The main issue is why would a trustee not understand the very law he is to uphold and audit. Is it that the trustee does understand and is merely attempting to edge out the non-attorney competition on behalf of his brethren? If so, then this brings into issue bigger issues such as anti trust, our system of free enterprise, and other civil rights issues. How many BPPs (who might not enjoy the legal background and knowledge that I enjoy) have been unfairly burdened with fines and enjoined from performing a service much needed by consumers, all due to a trustee’s reading into the law what is not there? How many BPPs have hired incompetent counsel who counsel them to sign away their rights while being sanctioned for the privilege? Is our government hiring attorneys who fail to comprehend the USC? We may never have an answer to these questions, but I felt that I was absolutely 100% in the right as did the judge who took the trustee to task using the arguments I presented in my pro se’ opposition. This trustee warned me prior to hearing that this judge does not ever rule in favor of BPPs and that he is known as the hanging judge. He also advised that a case with my very same circumstances had just been heard by this particular judge and that the BPP received not only a fine but was enjoined from working at her business. At that juncture, I realized that the trustee was trying to intimidate me and that perhaps he was employing this tactic to keep me from defending my conduct because his claims were bogus. That is when I decided to go for it. I am glad I did.

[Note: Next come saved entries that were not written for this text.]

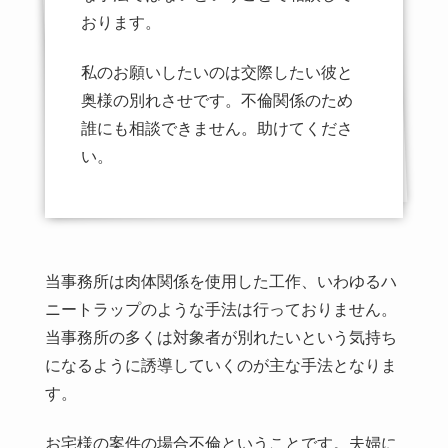
おります。
私のお願いしたいのは交際したい彼と
奥様の別れさせです。不倫関係のため
誰にも相談できません。助けてくださ
い。
当事務所は肉体関係を使用した工作、いわゆるハ
ニートラップのような手法は行っておりません。
当事務所の多くは対象者が別れたいという気持ち
になるように誘導していくのが主な手法となりま
す。
お宅様の案件の場合不倫ということです。夫婦に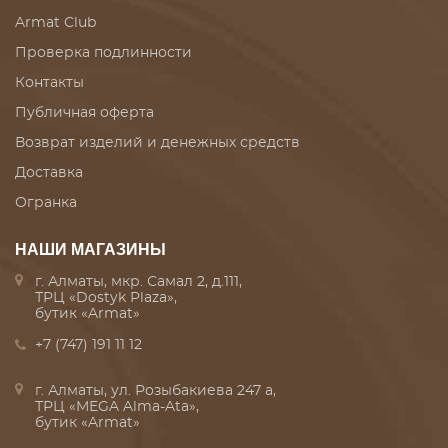
Armat Club
Проверка подлинности
Контакты
Публичная оферта
Возврат изделий и денежных средств
Доставка
Огранка
НАШИ МАГАЗИНЫ
г. Алматы, мкр. Самал 2, д.111,
ТРЦ «Dostyk Plaza»,
бутик «Armat»
+7 (747) 191 11 12
г. Алматы, ул. Розыбакиева 247 а,
ТРЦ «MEGA Alma-Ata»,
бутик «Armat»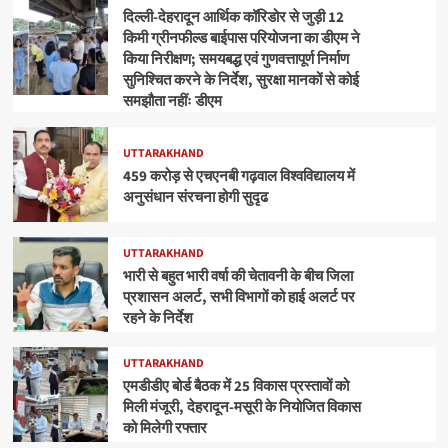
दिल्ली-देहरादून आर्थिक कॉरिडोर से जुड़ी 12
किमी ग्रीनफील्ड बाईपास परियोजना का डीएम ने
किया निरीक्षण; समयबद्ध एवं गुणवत्तापूर्ण निर्माण
सुनिश्चित करने के निर्देश, सुरक्षा मानकों से कोई
समझौता नहींः डीएम
UTTARAKHAND
459 करोड़ से एचएनबी गढ़वाल विश्वविद्यालय में
अनुसंधान संरचना होगी सुदृढ
UTTARAKHAND
भारी से बहुत भारी वर्षा की चेतावनी के बीच जिला
प्रशासन अलर्ट, सभी विभागों को हाई अलर्ट पर
रहने के निर्देश
UTTARAKHAND
एमडीडीए बोर्ड बैठक में 25 विकास प्रस्तावों को
मिली मंजूरी, देहरादून-मसूरी के नियोजित विकास
को मिलेगी रफ्तार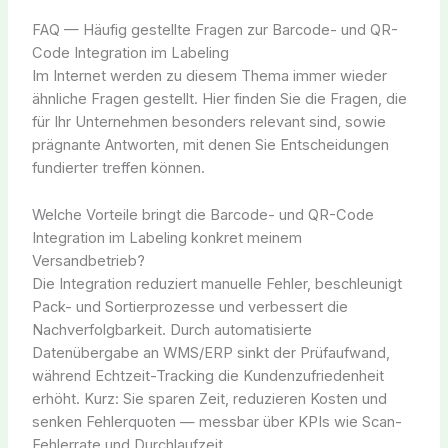
FAQ — Häufig gestellte Fragen zur Barcode- und QR-
Code Integration im Labeling
Im Internet werden zu diesem Thema immer wieder
ähnliche Fragen gestellt. Hier finden Sie die Fragen, die
für Ihr Unternehmen besonders relevant sind, sowie
prägnante Antworten, mit denen Sie Entscheidungen
fundierter treffen können.
Welche Vorteile bringt die Barcode- und QR-Code
Integration im Labeling konkret meinem
Versandbetrieb?
Die Integration reduziert manuelle Fehler, beschleunigt
Pack- und Sortierprozesse und verbessert die
Nachverfolgbarkeit. Durch automatisierte
Datenübergabe an WMS/ERP sinkt der Prüfaufwand,
während Echtzeit-Tracking die Kundenzufriedenheit
erhöht. Kurz: Sie sparen Zeit, reduzieren Kosten und
senken Fehlerquoten — messbar über KPIs wie Scan-
Fehlerrate und Durchlaufzeit.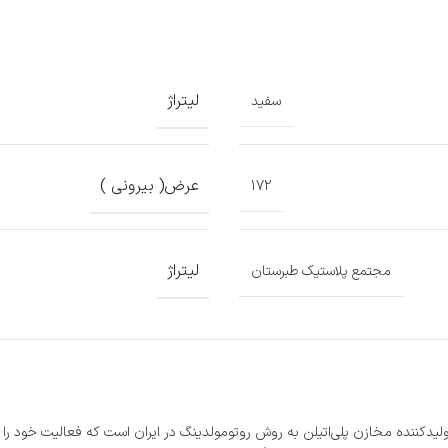
لیتراژ
سفید
عرض( بیرونی )
172
لیتراژ
مجتمع پلاستیک طبرستان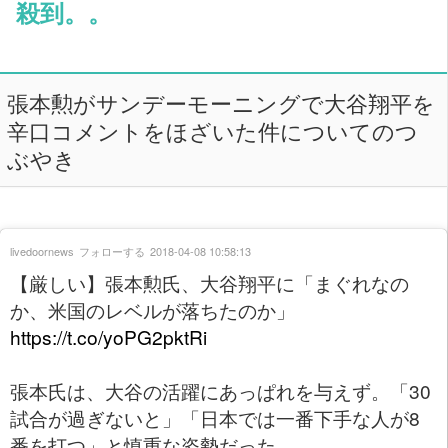
殺到。。
張本勲がサンデーモーニングで大谷翔平を
辛口コメントをほざいた件についてのつ
ぶやき
livedoornews
フォローする
2018-04-08 10:58:13
【厳しい】張本勲氏、大谷翔平に「まぐれなの
か、米国のレベルが落ちたのか」
https://t.co/yoPG2pktRi
張本氏は、大谷の活躍にあっぱれを与えず。「30
試合が過ぎないと」「日本では一番下手な人が8
番を打つ」と慎重な姿勢だった。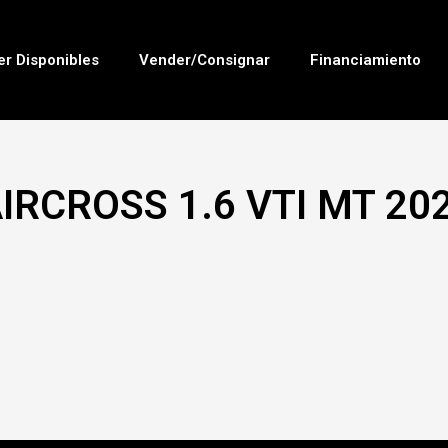
er Disponibles
Vender/Consignar
Financiamiento
IRCROSS 1.6 VTI MT 20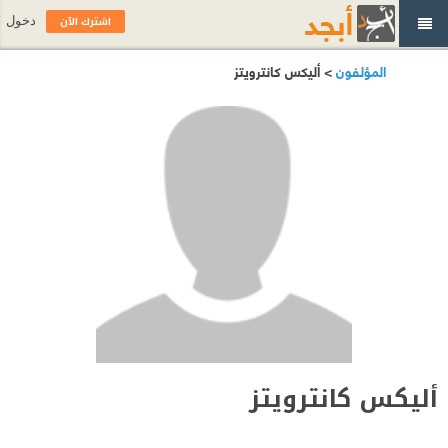
اشترك الآن
دخول
المؤلفون
> أليكس كانترويتز
أليكس كانترويتز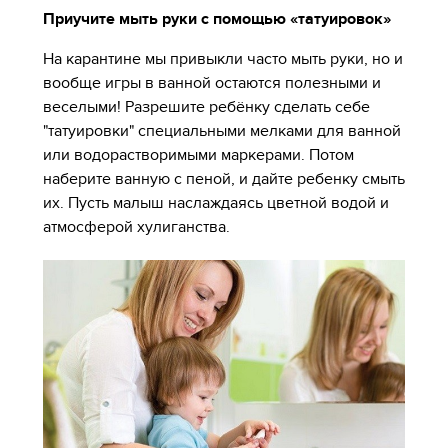
Приучите мыть руки с помощью «татуировок»
На карантине мы привыкли часто мыть руки, но и
вообще игры в ванной остаются полезными и
веселыми! Разрешите ребёнку сделать себе
"татуировки" специальными мелками для ванной
или водорастворимыми маркерами. Потом
наберите ванную с пеной, и дайте ребенку смыть
их. Пусть малыш наслаждаясь цветной водой и
атмосферой хулиганства.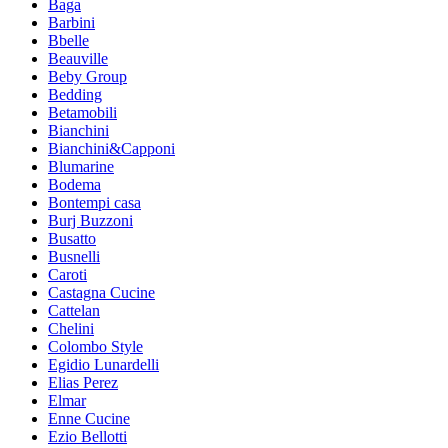
Baga
Barbini
Bbelle
Beauville
Beby Group
Bedding
Betamobili
Bianchini
Bianchini&Capponi
Blumarine
Bodema
Bontempi casa
Burj Buzzoni
Busatto
Busnelli
Caroti
Castagna Cucine
Cattelan
Chelini
Colombo Style
Egidio Lunardelli
Elias Perez
Elmar
Enne Cucine
Ezio Bellotti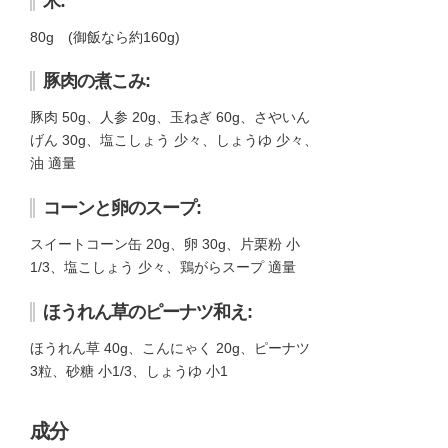
米:
80g (御飯なら約160g)
豚肉の煮こみ:
豚肉 50g、人参 20g、玉ねぎ 60g、さやいん
げん 30g、塩こしょう 少々、しょうゆ 少々、
油 適量
コーンと卵のスープ:
スイートコーン缶 20g、卵 30g、片栗粉 小
1/3、塩こしょう 少々、鶏がらスープ 適量
ほうれん草のピーナツ和え:
ほうれん草 40g、こんにゃく 20g、ピーナツ
3粒、砂糖 小1/3、しょうゆ 小1
成分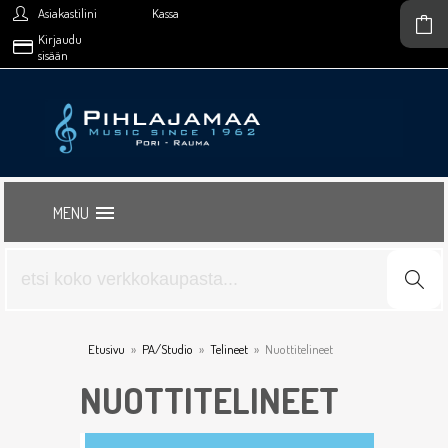
Asiakastilini
Kassa
Kirjaudu
sisään
MENU
Etusivu
»
PA/Studio
»
Telineet
»
Nuottitelineet
NUOTTITELINEET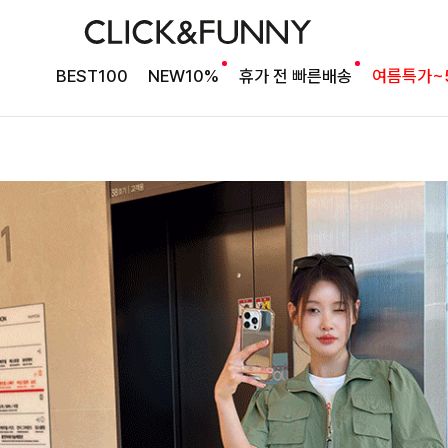
BEST100
NEW10%
휴가 전 빠른배송
여름특가~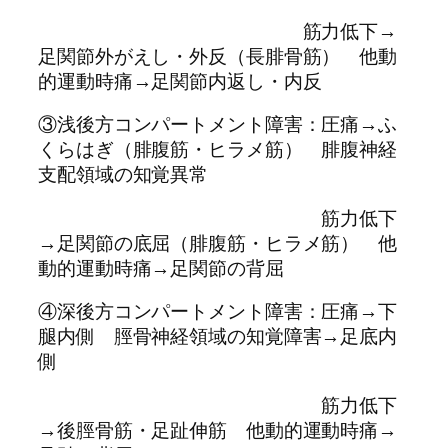
筋力低下→
足関節外がえし・外反（長腓骨筋） 他動
的運動時痛→足関節内返し・内反
③浅後方コンパートメント障害：圧痛→ふ
くらはぎ（腓腹筋・ヒラメ筋） 腓腹神経
支配領域の知覚異常
筋力低下
→足関節の底屈（腓腹筋・ヒラメ筋） 他
動的運動時痛→足関節の背屈
④深後方コンパートメント障害：圧痛→下
腿内側 脛骨神経領域の知覚障害→足底内
側
筋力低下
→後脛骨筋・足趾伸筋 他動的運動時痛→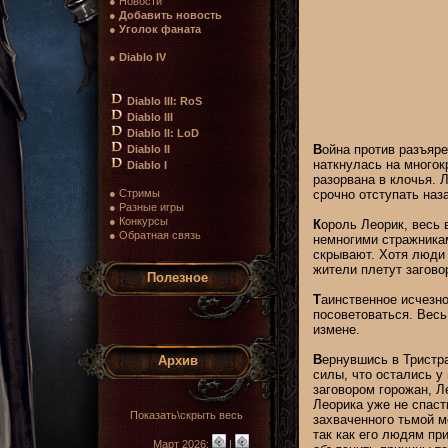
● Новости
●
Добавить новость
●
Уголок фаната
●
Diablo IV
Diablo III: RoS
Diablo III
Diablo II: LoD
В
ойна против разъяр
Diablo II
наткнулась на многок
Diablo I
разорвана в клочья. 
● Стримы
срочно отступать наз
● Разные игры
● Конкурсы
К
ороль Леорик, весь 
● Обратная связь
немногими стражникам
скрывают. Хотя люди 
жители плетут заговор
Полезное
Т
аинственное исчезно
посоветоваться. Весь
измене.
В
ернувшись в Тристра
Архив
силы, что остались у
заговором горожан, Л
Леорика уже не спас
Показать\скрыть весь
захваченного тьмой м
так как его людям пр
Март 2026:
|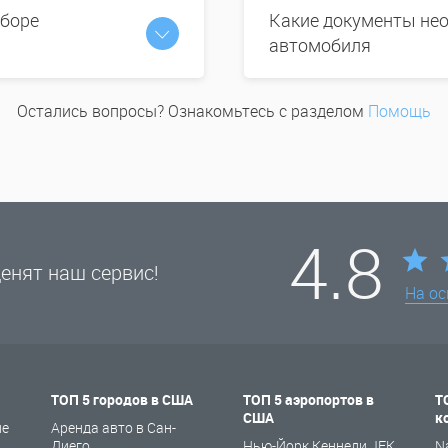
ыборе
Какие документы нео
автомобиля
Остались вопросы? Ознакомьтесь с разделом
Помощь
4.8
енят наш сервис!
На о
ТОП 5 городов в США
ТОП 5 аэропортов в
Т
США
к
не
Аренда авто в Сан-
Диего
Нью-Йорк Кеннеди JFK
N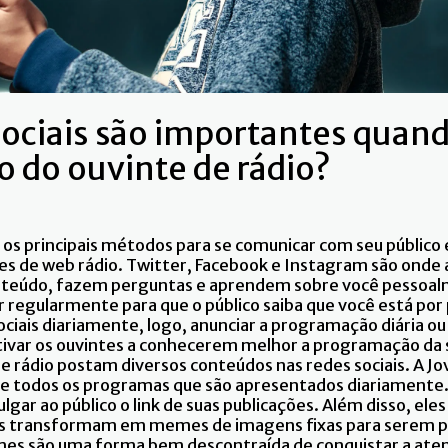
sociais são importantes quand
o do ouvinte de rádio?
o os principais métodos para se comunicar com seu público
es de web rádio. Twitter, Facebook e Instagram são onde
onteúdo, fazem perguntas e aprendem sobre você pessoal
 regularmente para que o público saiba que você está por
ciais diariamente, logo, anunciar a programação diária ou
ntivar os ouvintes a conhecerem melhor a programação da 
e rádio postam diversos conteúdos nas redes sociais. A J
be todos os programas que são apresentados diariamente.
lgar ao público o link de suas publicações. Além disso, el
 os transformam em memes de imagens fixas para serem 
s são uma forma bem descontraída de conquistar a aten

This trustee had additional issues with my BPP business model and I took note of those issues that day after the hearing. Upon return to my office I reviewed the code and believe with all my heart that the trustee was, once again, reading into the code what is not there. It isn’t even a matter of loose interpretation, it seems to be a matter of a general ignorance of the intention of the legislators and a basic inability to interpret the code as written. I also found it amusing that the trustee tried to explain to the judge California state laws concerning paralegals and LDAs and his comments were off-base and clearly, his own under educated perception of those particular statutes.
Suzanne remarked to me that the trustees should propose amendments to federal legislation if they wish to pursue claims not presently supported by the laws; not twist the law to suit an obvious agenda to edge out non-attorneys. His pursuit of my business practice model had nothing to do with consumer protections.
There are so many violators who are harming consumers - why are they still up and running if the trustee is so interested in taking down BPPs? Let's start with the true violators - you know the LDAs who offer "in house counsel" which is a clear violation of many of the statutes, or those who provide legal advice or instruct debtors on how to fill out the forms or select exemptions. There are also so many that use the words "legal" etc in their advertising. It makes no sense. What a waste of resources and tax dollars.
Congratulations on beating this.
From your description of the judge's comments and how the trustee acted, I have to agree that it appears more a case of one lawyer trying to eliminate non-lawyer competition. How absurd. As history shows, both lawyers and paralegals are needed today.
I completely agree that it was a great waste of resources and tax dollars.
Unfortunately, it was also a great waste of your time and money - but at least you won!
Glad that you win! I do enjoyed reading your post. Thanks for sharing.